Jonathan Isaac : un geste qui fait débat

Tom Compayrot

Publié le

Ashley Landis/Pool Photo

Avant le premier match de reprise du Magic d’Orlando (victoire 128-118 face à Brooklyn), l’ailier Jonathan Isaac est le seul à ne pas avoir mis un genou à terre pendant l’hymne national. Il n’a pas non plus voulu porter de t-shirt Black Lives Matter comme ses coéquipiers. Si cette image forte a tant fait parler, c’est en partie parce que ses explications sont restées floues.

Il est resté droit comme un I, le blanc de son maillot du Magic contrastant avec le noir des t-shirt Black Lives Matter. Vendredi, Jonathan Isaac a été le premier à ne faire le geste devenu coutumier depuis la reprise de la NBA. Il aura fallu attendre la conférence de presse d’après-match pour entendre ses premières explications. L’ailier a expliqué  que «s’agenouiller en mettant ce t-shirt n’était pas nécessaire pour prouver son soutien à la cause», avant d’évoquer ses convictions religieuses : «on dit tous des choses qu’on ne devrait pas dire, et on fait des choses qu’on ne devrait pas faire. Le racisme est loin d’être la seule plaie dans notre monde. Je pense que Jésus est la seule réponse». Quand Taylor Rooks, journaliste au Bleacher Report, l’a interrogé sur le lien entre religion et protestations contre le racisme et les violences policières, Isaac, très croyant, a répondu : «tout ça est une relation avec Dieu, il nous soutient et soutient les victimes de racisme».

Son coéquipier français Evan Fournier ne lui en a tout cas pas tenu rigueur : «c’est son choix, il n’a pas à nous l’expliquer. On le soutient». C’est au niveau du public que le geste d’Isaac a fait plus parler. Beaucoup ont associé son refus de s’agenouiller à un rejet du mouvement Black Lives Matter. L’intéressé a précisé que son geste était indépendant de questions de patriotisme et de respect du drapeau.

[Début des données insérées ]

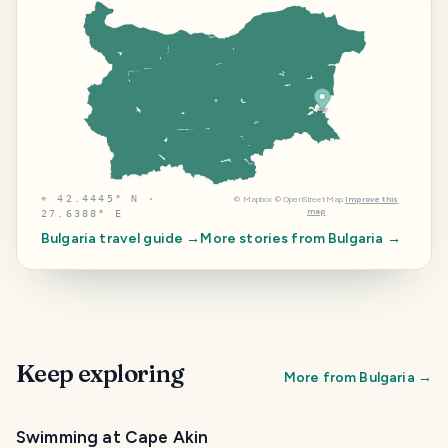
⌖
42.4445° N ·
©
Mapbox
©
OpenStreetMap
Improve this
map
27.6388° E
Bulgaria
travel guide →
More stories from
Bulgaria
→
Keep exploring
More from
Bulgaria
→
Swimming at Cape Akin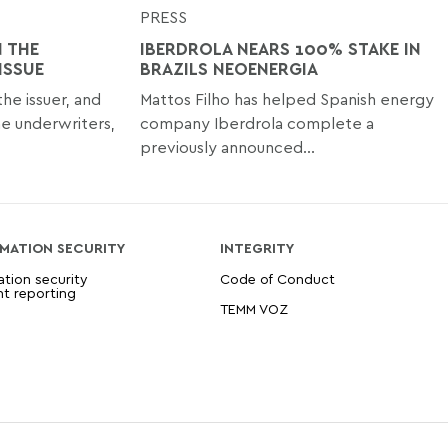
PRESS
 THE
IBERDROLA NEARS 100% STAKE IN
ISSUE
BRAZILS NEOENERGIA
e issuer, and
Mattos Filho has helped Spanish energy
e underwriters,
company Iberdrola complete a
previously announced...
MATION SECURITY
INTEGRITY
ation security
Code of Conduct
nt reporting
TEMM VOZ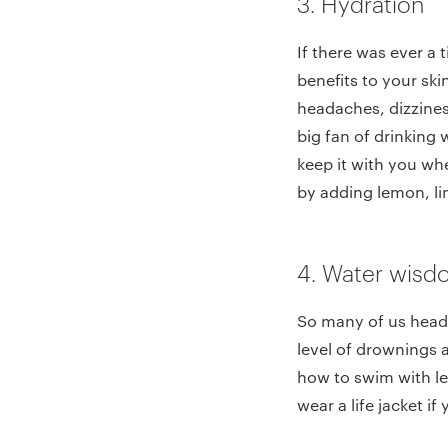
3. Hydration
If there was ever a 
benefits to your ski
headaches, dizzines
big fan of drinking 
keep it with you wh
by adding lemon, lim
4. Water wis
So many of us head 
level of drownings 
how to swim with les
wear a life jacket i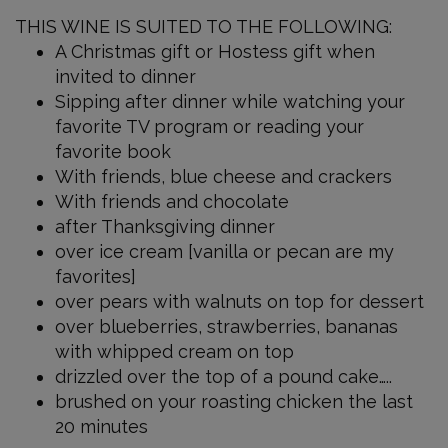
Late
THIS WINE IS SUITED TO THE FOLLOWING:
Harvest
A Christmas gift or Hostess gift when
750
invited to dinner
ml
Sipping after dinner while watching your
favorite TV program or reading your
favorite book
With friends, blue cheese and crackers
With friends and chocolate
after Thanksgiving dinner
over ice cream [vanilla or pecan are my
favorites]
over pears with walnuts on top for dessert
over blueberries, strawberries, bananas
with whipped cream on top
drizzled over the top of a pound cake…..
brushed on your roasting chicken the last
20 minutes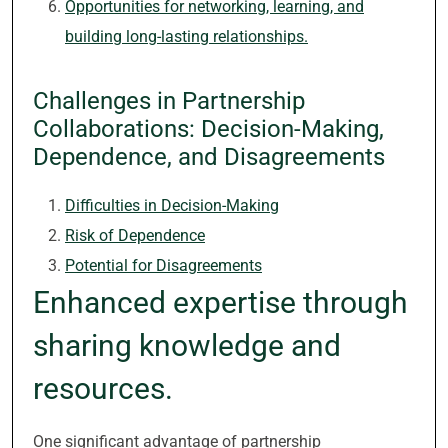
Opportunities for networking, learning, and
building long-lasting relationships.
Challenges in Partnership
Collaborations: Decision-Making,
Dependence, and Disagreements
Difficulties in Decision-Making
Risk of Dependence
Potential for Disagreements
Enhanced expertise through
sharing knowledge and
resources.
One significant advantage of partnership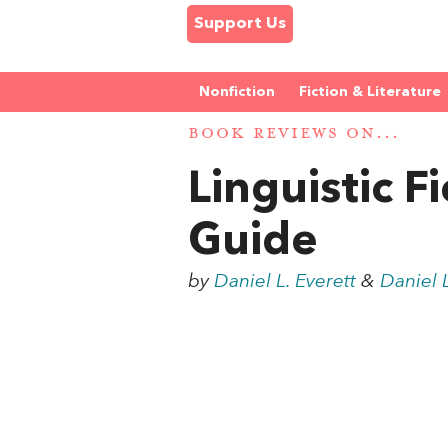
Support Us
Nonfiction
Fiction & Literature
BOOK REVIEWS ON...
Linguistic 
Guide
by
Daniel L. Everett
&
Daniel L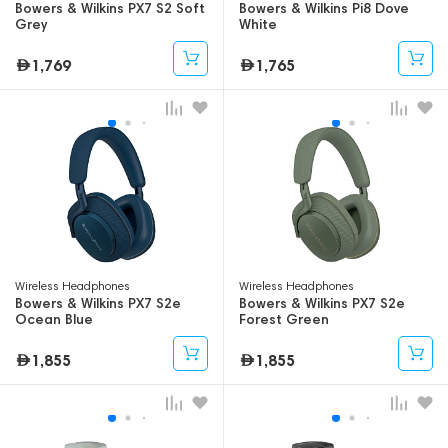
Bowers & Wilkins PX7 S2 Soft
Bowers & Wilkins Pi8 Dove
Grey
White
1,769
1,765
Wireless Headphones
Wireless Headphones
Bowers & Wilkins PX7 S2e
Bowers & Wilkins PX7 S2e
Ocean Blue
Forest Green
1,855
1,855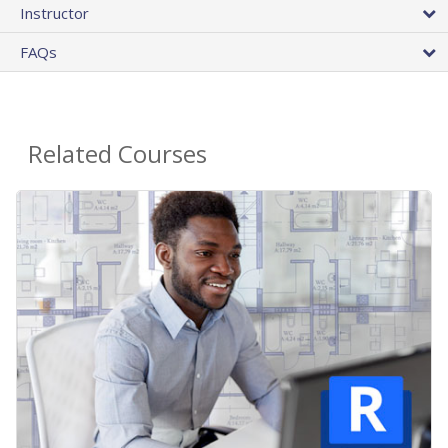
Instructor
FAQs
Related Courses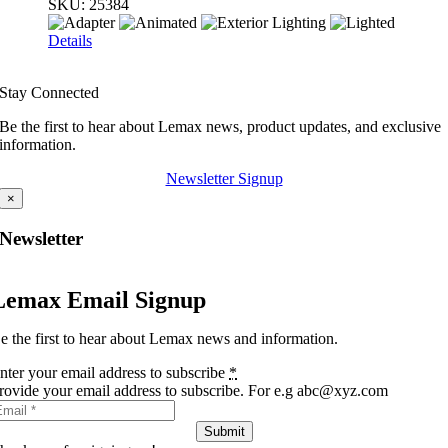
SKU:
25384
Details
Stay Connected
Be the first to hear about Lemax news, product updates, and exclusive
information.
Newsletter Signup
×
Newsletter
Lemax Email Signup
e the first to hear about Lemax news and information.
nter your email address to subscribe
*
rovide your email address to subscribe. For e.g abc@xyz.com
Submit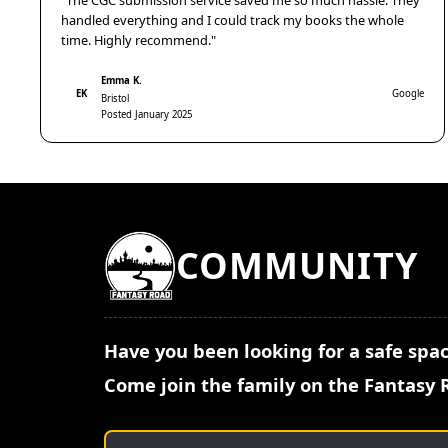
"The CGC submission service saved me so much hassle. They
handled everything and I could track my books the whole
time. Highly recommend."
Emma K.
EK
Google
Bristol
Posted January 2025
COMMUNITY
Have you been looking for a safe spac
Come join the family on the Fantasy 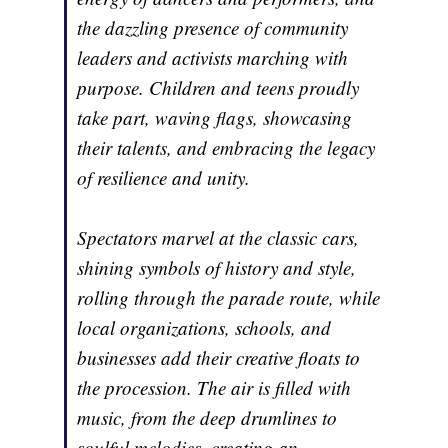
the dazzling presence of community
leaders and activists marching with
purpose. Children and teens proudly
take part, waving flags, showcasing
their talents, and embracing the legacy
of resilience and unity.
Spectators marvel at the classic cars,
shining symbols of history and style,
rolling through the parade route, while
local organizations, schools, and
businesses add their creative floats to
the procession. The air is filled with
music, from the deep drumlines to
soulful melodies, creating an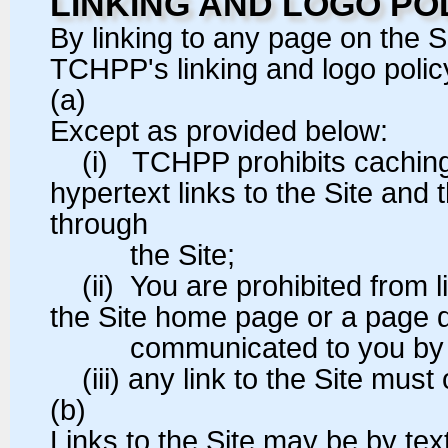
LINKING AND LOGO PO
By linking to any page on the 
TCHPP's linking and logo policy
(a)
Except as provided below:
(i) TCHPP prohibits caching, 
hypertext links to the Site and 
through
the Site;
(ii) You are prohibited from li
the Site home page or a page
communicated to you by TC
(iii) any link to the Site mus
(b)
Links to the Site may be by te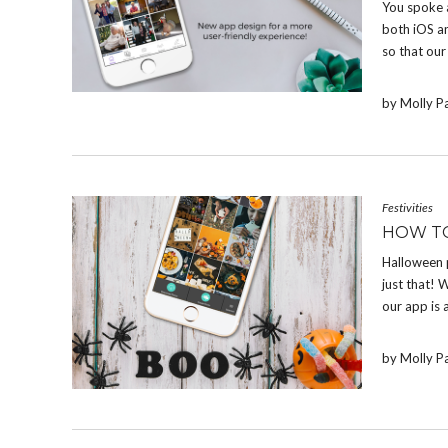
You spoke 
both iOS a
so that our
by Molly P
Festivities
HOW T
Halloween 
just that! W
our app is 
by Molly P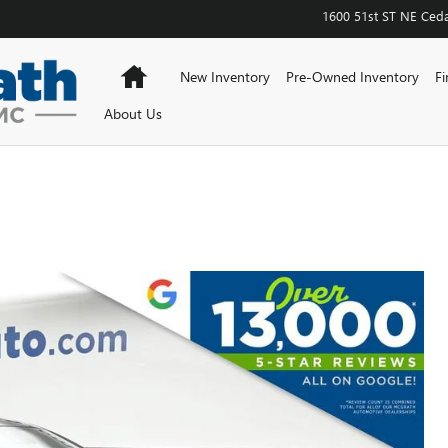
1600 51st ST NE
Ceda
Home
New Inventory
Pre-Owned Inventory
Fi
About Us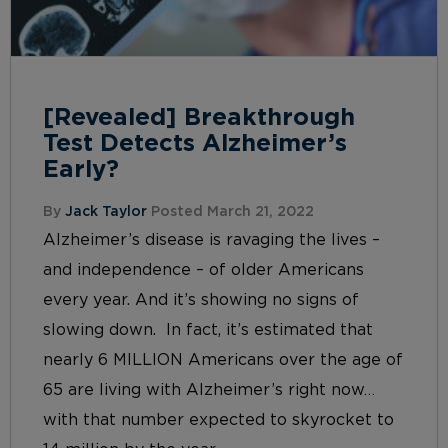
[Revealed] Breakthrough
Test Detects Alzheimer’s
Early?
By
Jack Taylor
Posted March 21, 2022
Alzheimer’s disease is ravaging the lives –
and independence – of older Americans
every year. And it’s showing no signs of
slowing down. In fact, it’s estimated that
nearly 6 MILLION Americans over the age of
65 are living with Alzheimer’s right now…
with that number expected to skyrocket to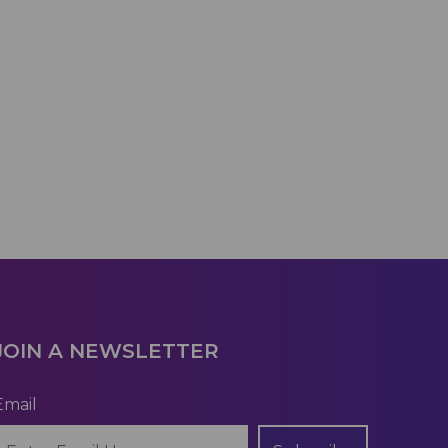
JOIN A NEWSLETTER
Email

Un débat qui a dépassé le cas d’Isaac

Le mythique coach des Spurs, Greg Popovich, est lui aussi resté debout avant la victoire des siens contre Sacramento (129-120). Il a toutefois porté le t-shirt Black Lives Matter. Illustre défenseur de la justice sociale et de l’anti-racisme, Popovich a justifié son choix en invoquant un «choix personnel» que «chacun a le droit de faire». Sa décision a été bien moins commentée que celle de Jonathan Isaac.

Quelques heures plus tard, c’est un sénateur de l’Oklahoma, état très conservateur, qui a interdit aux joueurs du Thunder de s’agenouiller pendant l’hymne, sous peine de sanctions financières. «En s’agenouillant pendant l’hymne, les joueurs manquent de respect au drapeau américain et à ses valeurs. C’est un acte anti-patriotique». Une menace balayée par les coéquipiers de Chris Paul. Ces derniers ont tous mis genou à terre avant leur victoire face au Jazz (110-94).

Comme la NFL avec Colin Kapernick en 2016, la NBA est en train de connaître son lot de discussions autour des agenouillements pendant l’hymne national. Et ce débat n’est pas prêt de disparaître. Adam Silver, le boss de la NBA, ne punira pas ceux qui veulent s’agenouiller : «Je respecte les protestations pacifiques».